* DIRECTIVE
Leaving out the pictures, restate each record below word for word.

***

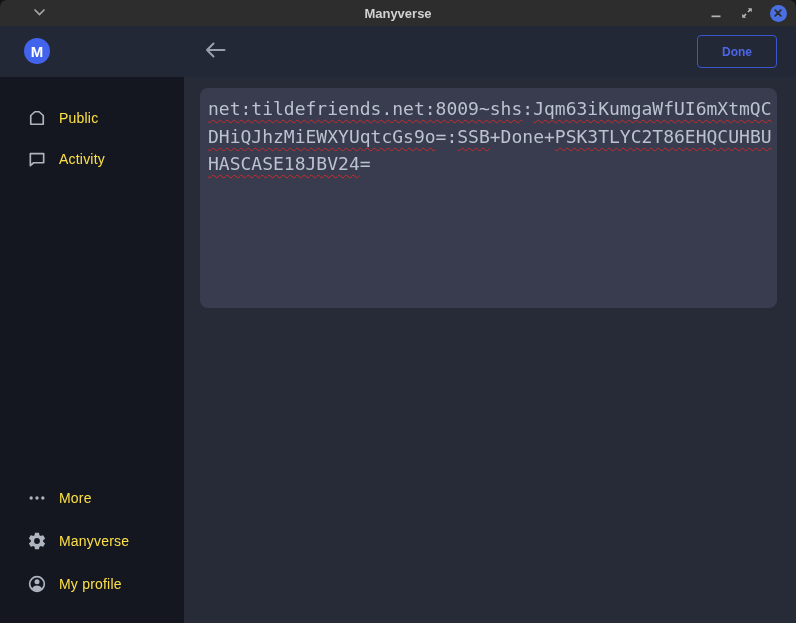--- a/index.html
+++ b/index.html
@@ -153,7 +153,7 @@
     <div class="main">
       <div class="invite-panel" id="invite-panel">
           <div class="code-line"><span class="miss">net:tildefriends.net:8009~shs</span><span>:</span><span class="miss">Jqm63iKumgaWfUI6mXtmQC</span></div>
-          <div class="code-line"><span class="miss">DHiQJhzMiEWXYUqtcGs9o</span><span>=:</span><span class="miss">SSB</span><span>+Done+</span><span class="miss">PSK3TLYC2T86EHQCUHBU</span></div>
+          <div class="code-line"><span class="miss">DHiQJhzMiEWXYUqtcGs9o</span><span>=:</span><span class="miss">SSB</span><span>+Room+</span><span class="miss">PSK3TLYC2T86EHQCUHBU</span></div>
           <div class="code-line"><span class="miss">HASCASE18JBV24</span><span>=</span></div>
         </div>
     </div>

***

* RESULT
--- a/index.html
+++ b/index.html
@@ -153,7 +153,7 @@
     <div class="main">
       <div class="invite-panel" id="invite-panel">
           <div class="code-line"><span class="miss">net:tildefriends.net:8009~shs</span><span>:</span><span class="miss">Jqm63iKumgaWfUI6mXtmQC</span></div>
-          <div class="code-line"><span class="miss">DHiQJhzMiEWXYUqtcGs9o</span><span>=:</span><span class="miss">SSB</span><span>+Done+</span><span class="miss">PSK3TLYC2T86EHQCUHBU</span></div>
+          <div class="code-line"><span class="miss">DHiQJhzMiEWXYUqtcGs9o</span><span>=:</span><span class="miss">SSB</span><span>+Room+</span><span class="miss">PSK3TLYC2T86EHQCUHBU</span></div>
           <div class="code-line"><span class="miss">HASCASE18JBV24</span><span>=</span></div>
         </div>
     </div>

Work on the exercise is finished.